Os bárbaros não perguntam antes

Após a queda do muro de Berlim, há catorze anos, desenhava-se um mundo em que os Estados Unidos seriam hegemônicos e dariam as cartas sem oposição. Foi decretada a queda do socialismo stalinista e a vitória do capitalismo americano. O capitalismo mostrou-se capaz de criar avanço tecnológico e consumo em escala maior, com liberdade. Se há consenso nisso, não se pode esquecer que à custa de um abismo social crescente.

Questões defendidas pela esquerda pareciam relegadas à lata de lixo. Foi decretado o salve-se quem puder, o mundo sem ideologia. Catorze anos depois o que se vê é o mundo confuso e os Estados Unidos mais perdidos que antes, quando sabiam quem era o inimigo. A hegemonia militar americana não foi traduzida em poder político hegemônico. Talvez hoje os EUA tenham menos poder que antes, quando havia a União Soviética e um muro a separar dois sistemas.

Os EUA moviam Alemanha, França, Inglaterra, Japão, como simples peões. Até a China por temer o poder soviético aliava-se vez e outra com os EUA. Agora, sem o poder soviético, essas potências se colocam no outro lado da mesa, para dizer não aos americanos. Os EUA estão cada vez mais sozinhos. E não há hegemonia quando se está sozinho. As principais nações do mundo estão tentando dizer que não há hegemonia e que uma nova ordem precisa ser construída. Que os americanos podem ter ogivas nucleares, mas não têm contra quem usá-las; esses instrumentos bélicos se tornaram obsoletos; se usados acabarão com a espécie humana, incluindo os americanos. O melhor é sentar e conversar de novo.

Uma outra questão tão ou mais importante que essa se coloca em Davos. Da mesma forma que não pode haver mundo equilibrado e saudável com a postura bélica bizarra de Washington, também não se pode haver mundo saudável com o crescente abismo entre ricos e pobres. Ou melhor, uma riqueza que não traduz em benefícios para a humanidade. Esta é uma outra guerra, sem nações, mas envolvendo todos os povos, de todas as nações, incluindo os próprios EUA.

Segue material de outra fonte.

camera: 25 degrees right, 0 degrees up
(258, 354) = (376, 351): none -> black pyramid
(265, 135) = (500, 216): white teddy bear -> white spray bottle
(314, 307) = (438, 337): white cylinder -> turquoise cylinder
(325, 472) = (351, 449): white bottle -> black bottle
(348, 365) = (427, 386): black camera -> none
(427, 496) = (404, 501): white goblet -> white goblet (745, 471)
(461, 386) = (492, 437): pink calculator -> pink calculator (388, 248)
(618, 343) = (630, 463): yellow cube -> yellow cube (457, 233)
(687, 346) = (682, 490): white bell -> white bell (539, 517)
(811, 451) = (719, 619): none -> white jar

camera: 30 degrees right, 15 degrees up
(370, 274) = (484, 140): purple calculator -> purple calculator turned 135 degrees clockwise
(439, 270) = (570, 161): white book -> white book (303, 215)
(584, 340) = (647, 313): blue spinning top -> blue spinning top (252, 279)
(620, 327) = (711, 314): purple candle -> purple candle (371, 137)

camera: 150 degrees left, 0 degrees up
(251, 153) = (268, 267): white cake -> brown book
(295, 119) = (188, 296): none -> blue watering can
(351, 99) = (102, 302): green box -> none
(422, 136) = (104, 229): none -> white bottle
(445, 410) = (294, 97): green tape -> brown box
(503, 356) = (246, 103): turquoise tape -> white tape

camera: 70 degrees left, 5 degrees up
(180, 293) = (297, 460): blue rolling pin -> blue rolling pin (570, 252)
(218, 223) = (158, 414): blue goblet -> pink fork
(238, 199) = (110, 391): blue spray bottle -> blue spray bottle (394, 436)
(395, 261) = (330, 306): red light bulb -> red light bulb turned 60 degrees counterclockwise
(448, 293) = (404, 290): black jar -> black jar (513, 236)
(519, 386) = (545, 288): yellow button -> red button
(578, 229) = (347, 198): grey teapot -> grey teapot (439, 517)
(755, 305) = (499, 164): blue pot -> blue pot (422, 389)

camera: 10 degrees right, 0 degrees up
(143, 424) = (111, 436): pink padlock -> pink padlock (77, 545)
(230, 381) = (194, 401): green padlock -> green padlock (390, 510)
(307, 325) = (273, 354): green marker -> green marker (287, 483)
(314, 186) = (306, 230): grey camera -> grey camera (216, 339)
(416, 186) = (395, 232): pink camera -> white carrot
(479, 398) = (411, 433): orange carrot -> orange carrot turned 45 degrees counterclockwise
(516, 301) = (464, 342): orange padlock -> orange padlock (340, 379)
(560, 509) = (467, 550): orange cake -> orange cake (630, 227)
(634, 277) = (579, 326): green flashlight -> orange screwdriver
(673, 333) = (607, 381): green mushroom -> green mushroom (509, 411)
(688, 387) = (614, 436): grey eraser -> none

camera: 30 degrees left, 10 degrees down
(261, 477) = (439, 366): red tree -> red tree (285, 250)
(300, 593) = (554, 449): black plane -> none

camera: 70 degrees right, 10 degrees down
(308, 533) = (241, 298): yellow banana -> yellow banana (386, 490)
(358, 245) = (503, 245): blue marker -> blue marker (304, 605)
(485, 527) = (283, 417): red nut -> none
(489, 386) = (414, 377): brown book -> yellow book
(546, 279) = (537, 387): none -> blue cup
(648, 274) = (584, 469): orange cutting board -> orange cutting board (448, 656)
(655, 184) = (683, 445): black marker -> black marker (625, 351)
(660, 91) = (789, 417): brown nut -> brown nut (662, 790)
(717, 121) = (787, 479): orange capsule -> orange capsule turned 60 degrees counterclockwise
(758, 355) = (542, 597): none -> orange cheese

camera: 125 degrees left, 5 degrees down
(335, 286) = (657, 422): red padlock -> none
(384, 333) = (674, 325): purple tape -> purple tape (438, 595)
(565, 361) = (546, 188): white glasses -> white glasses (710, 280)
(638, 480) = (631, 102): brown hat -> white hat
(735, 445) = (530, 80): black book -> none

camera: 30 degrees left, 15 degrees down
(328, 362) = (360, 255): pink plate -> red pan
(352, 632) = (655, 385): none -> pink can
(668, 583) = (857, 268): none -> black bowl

A queda do muro de Berlim representou o fim de um sistema que não estava dando certo. Davos é um muro que representa um sistema também pressionado e que deve cair, mais cedo ou mais tarde, porque não está dando certo e está produzindo a semente de sua destruição, a miséria, a fome, o desespero. E a história mostrou em Berlim que quando um sistema não dá certo, o muro cai. Os velhos chavões de esquerda se tornam atuais, porque eram atuais antes da União Soviética e de seus satélites.

Assim como aconteceu na União Soviética, cedo ou tarde acontecerá nos países industrializados e ricos. A cabeça de seus líderes vai rolar se não se sentarem, enquanto há tempo, para encontrar um mundo mais humano. E vai rolar da forma mais terrível, como rolaram a dos stalinistas em Moscou, dos aristocratas em Paris, dos romanos sob os bárbaros, entre outros. Ou se constrói uma civilização humana ou a barbárie se impõe. E os bárbaros não perguntam antes. O 11 de setembro de 2001 foi um aviso de sua ousadia e criatividade desesperada. Não adianta dizer que é coisa do mal, de Saddam ou de Satã. Esta é retórica de derrotados. O grande Satã do mundo é a miséria. É a fome. É o desespero.